Source text =
Marija Strojnik Scholl


Marija Strojnik Scholl is a Slovene astrophysicist currently working as a distinguished professor at the Optical Research Center in León, Mexico. She is best known for developing an autonomous system for optical navigation based on CCD technology which is currently used in nearly all commercial aircraft and numerous spacecraft.

Early life and education

Strojnik Scholl was born as the only daughter in the family of Aleš Strojnik, a distinguished engineer. She developed interest in optics at an early age, when accompanying her father to work. After graduating from high school, she enrolled in the physics program at the University of Ljubljana; however, her parents emigrated to the United States soon after that, and she followed them to Tempe, Arizona where her father became a professor at the Arizona State University. There, Strojnik Scholl finished her undergraduate studies in only two years, as the only woman in her class. She continued postgraduate studies in Optical Sciences at the University of Arizona and received her doctorate in 1979 as the first woman in the history of the optics department. She was awarded two other M.S. degrees, one in Engineering by the University of California at Los Angeles and another one in Physics by the Arizona State University.

Your instructions =
Answer these questions from the text about Marija Strojnik Scholl:
(a) Where does she currently work?
(b) At which university did she first enroll in physics?
(c) In what year did she receive her doctorate?

Provided data =

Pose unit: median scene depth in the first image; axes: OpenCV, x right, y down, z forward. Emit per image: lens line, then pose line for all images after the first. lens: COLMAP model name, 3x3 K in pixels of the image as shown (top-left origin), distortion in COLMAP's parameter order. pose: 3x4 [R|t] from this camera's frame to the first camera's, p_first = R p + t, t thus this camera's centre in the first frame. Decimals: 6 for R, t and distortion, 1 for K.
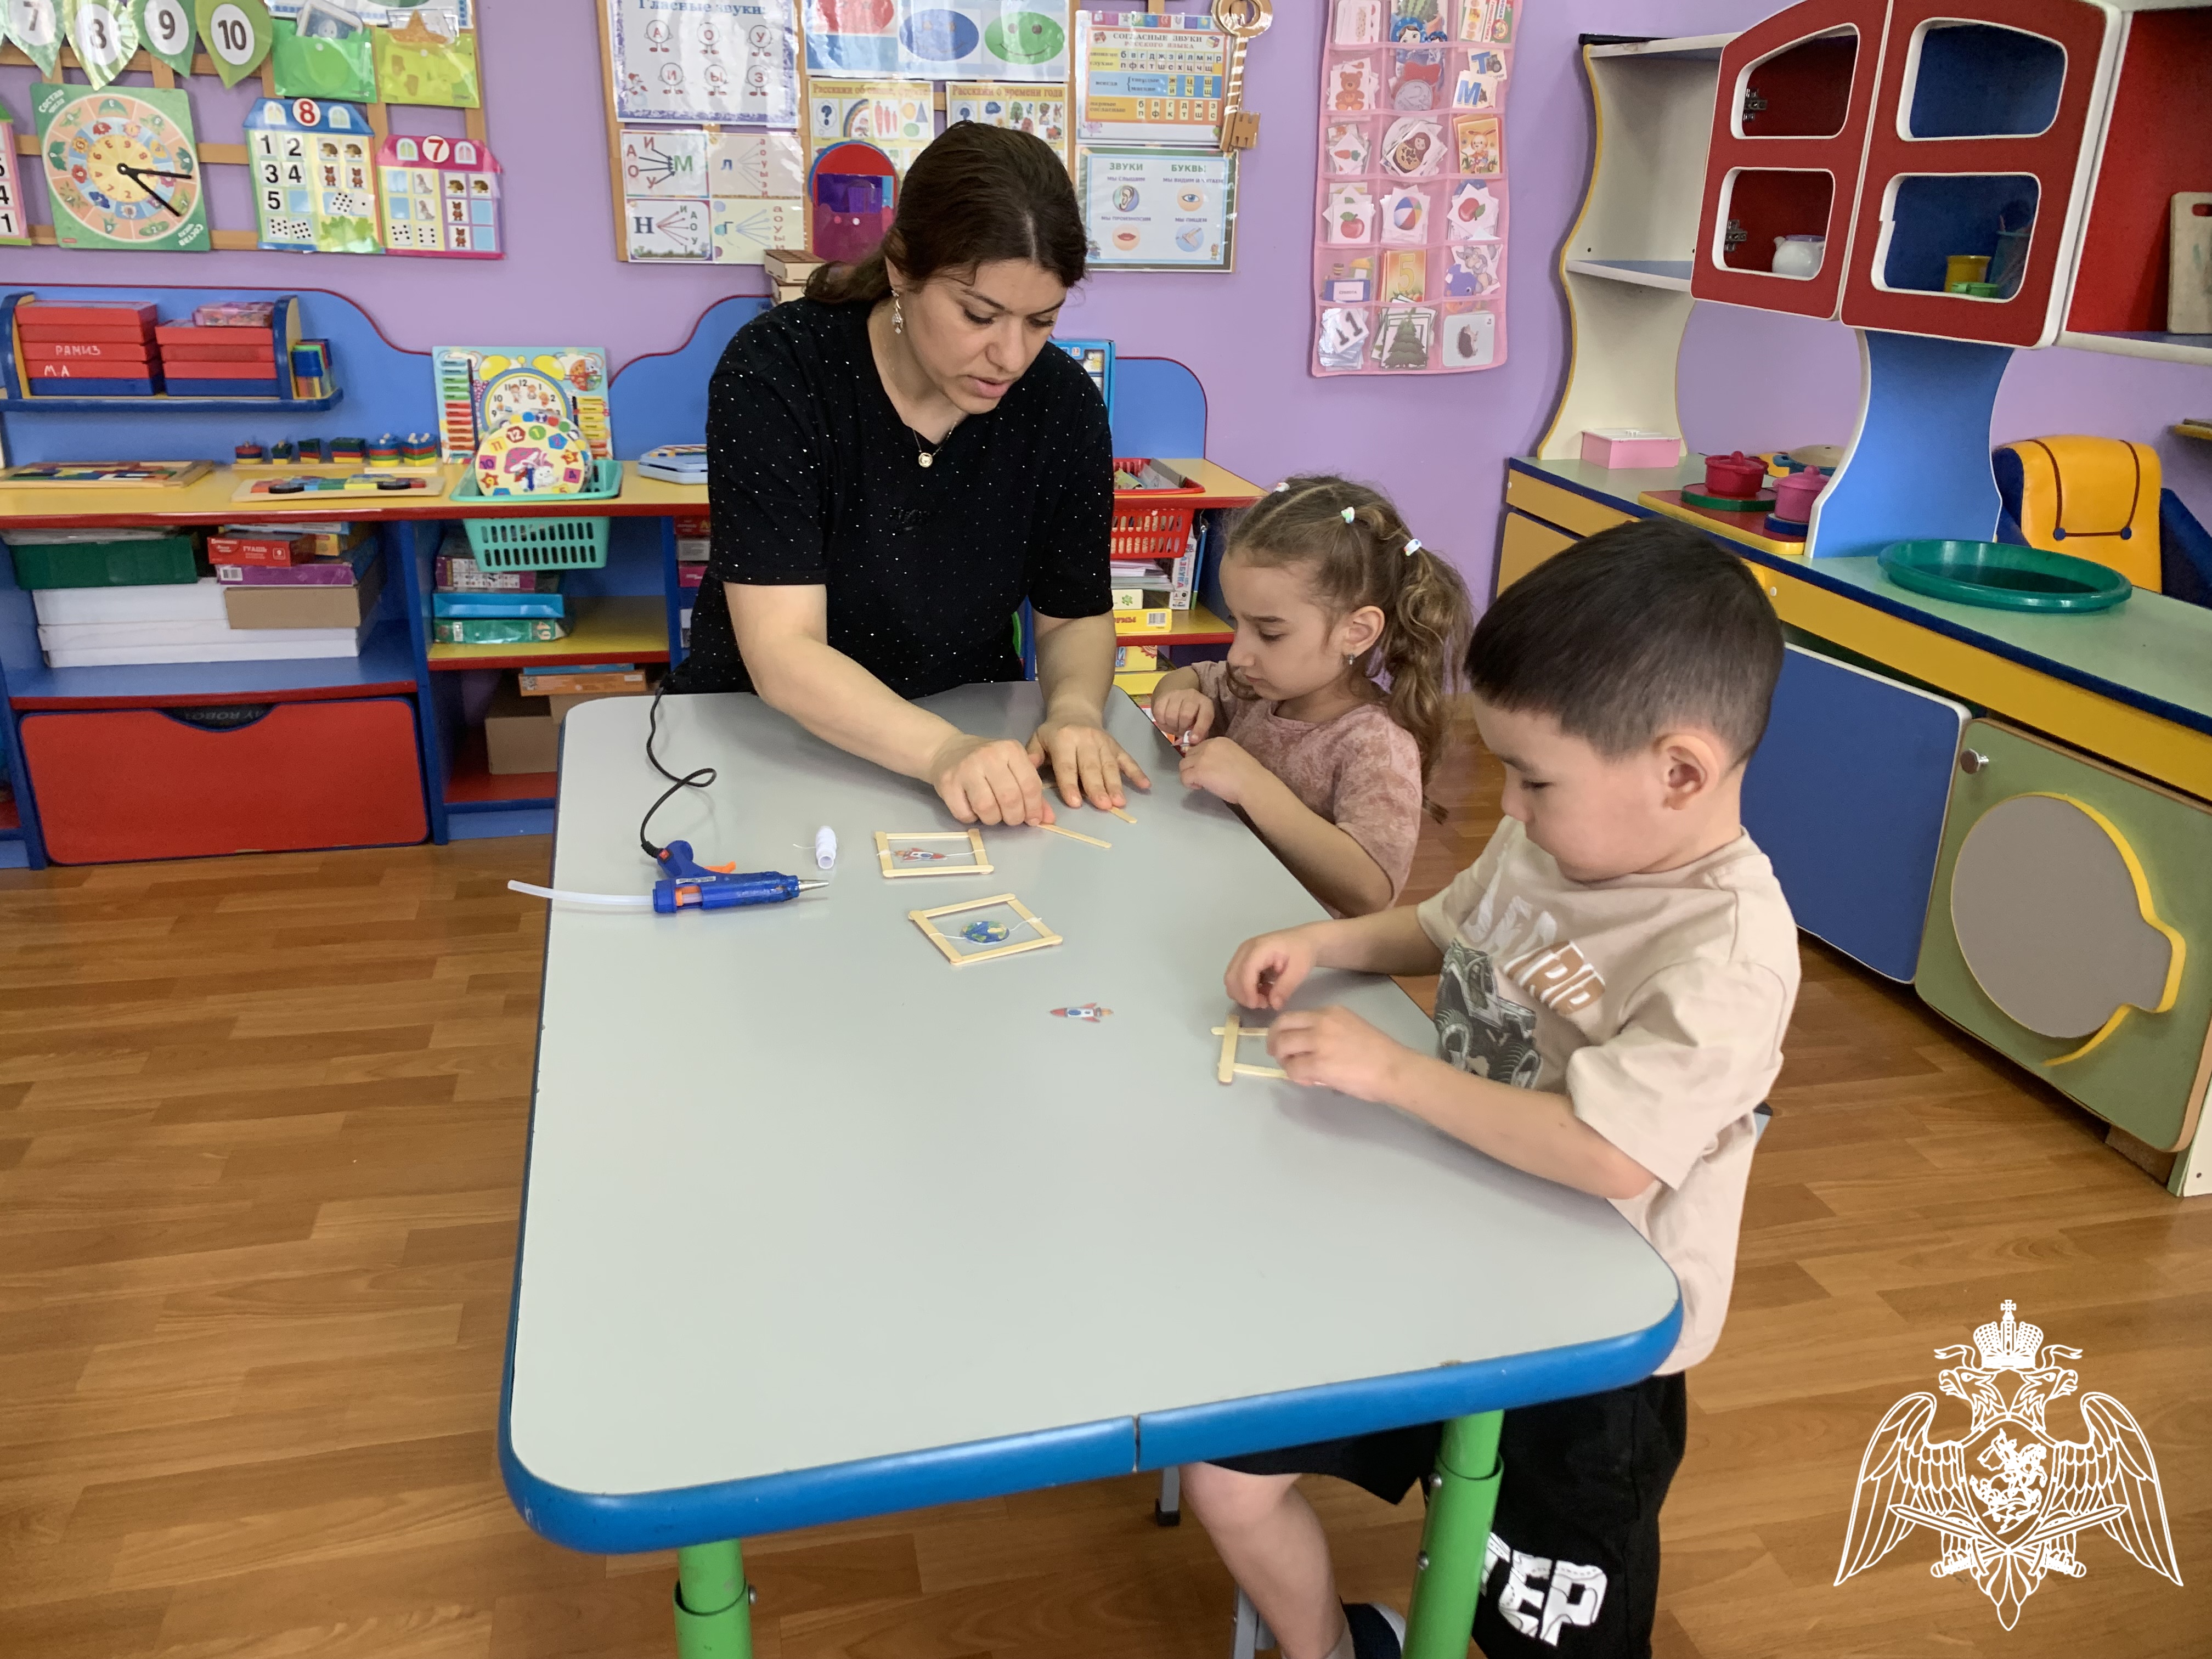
lens RADIAL K [[1775.4, 0, 1103.2], [0, 1775.4, 835.4], [0, 0, 1]] dist [0.000084, 0.007996]
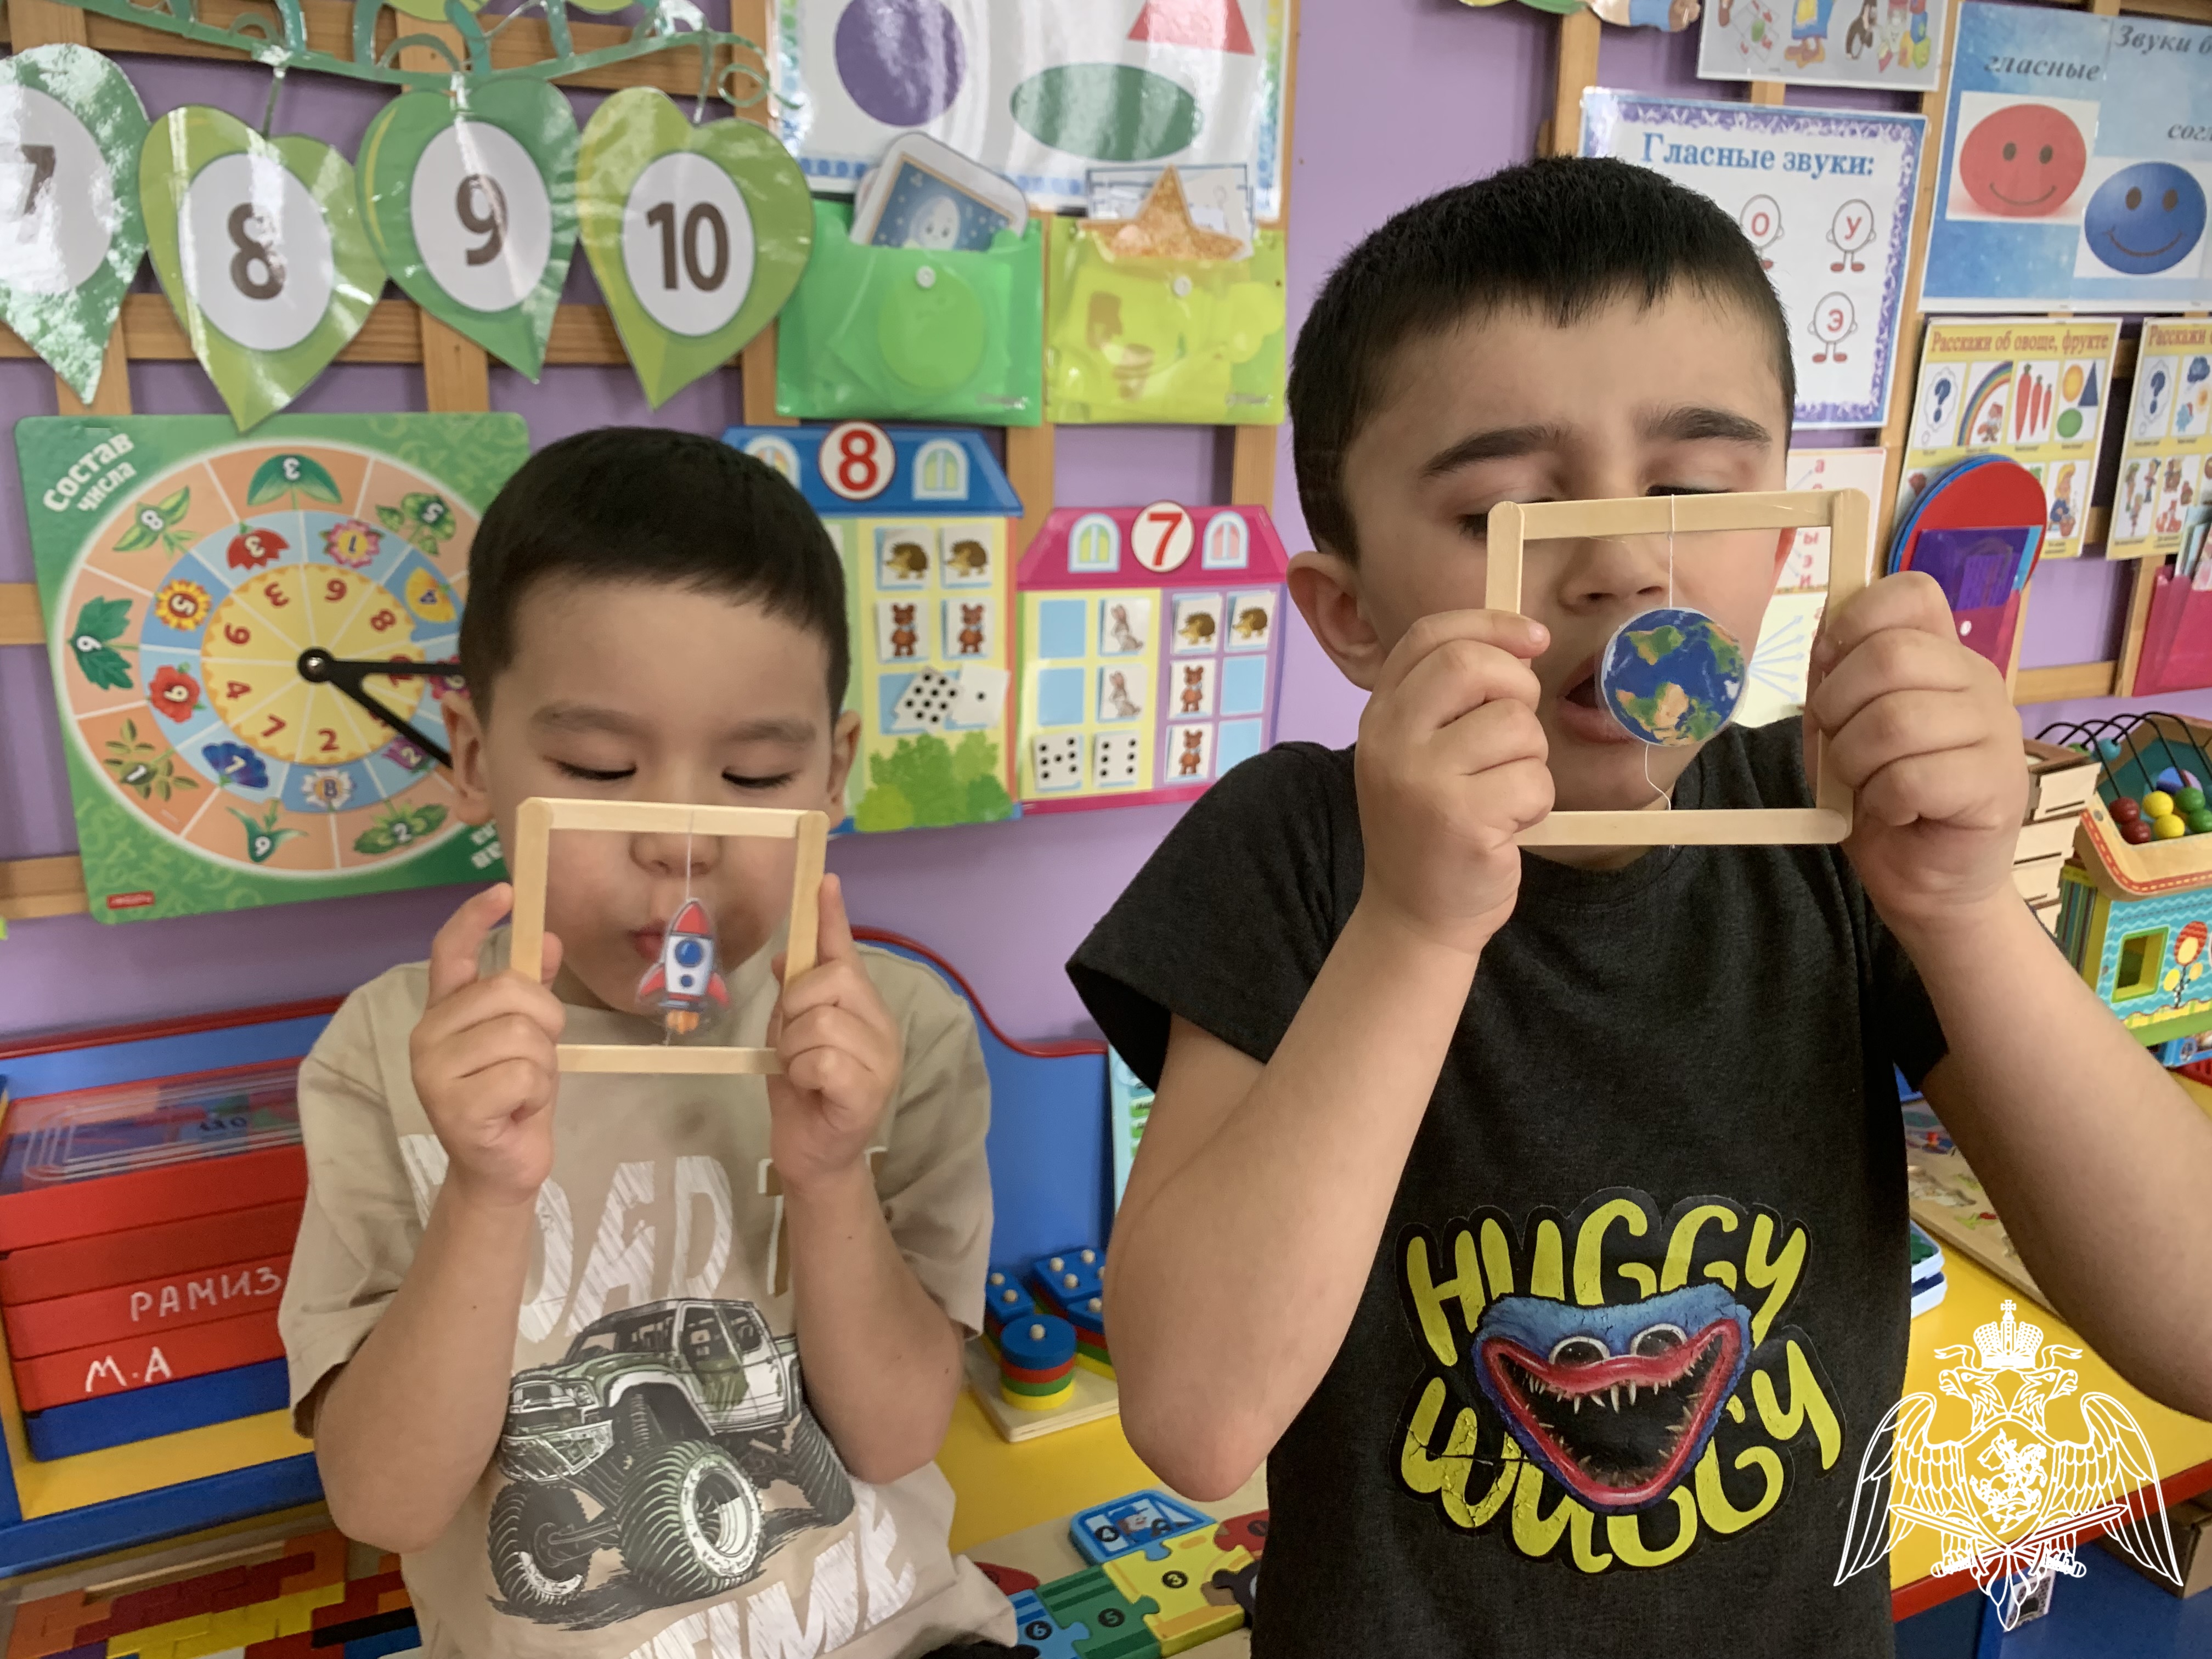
lens RADIAL K [[1775.4, 0, 1107.5], [0, 1775.4, 821.5], [0, 0, 1]] dist [0.000084, 0.007996]
pose [[0.981103, -0.063286, 0.182843, -0.468224], [0.074110, 0.995842, -0.052979, -0.316990], [-0.178730, 0.065528, 0.981714, 0.663779]]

Exercise response =
(a) At the Optical Research Center in León, Mexico, as a distinguished professor.
(b) The University of Ljubljana.
(c) 1979.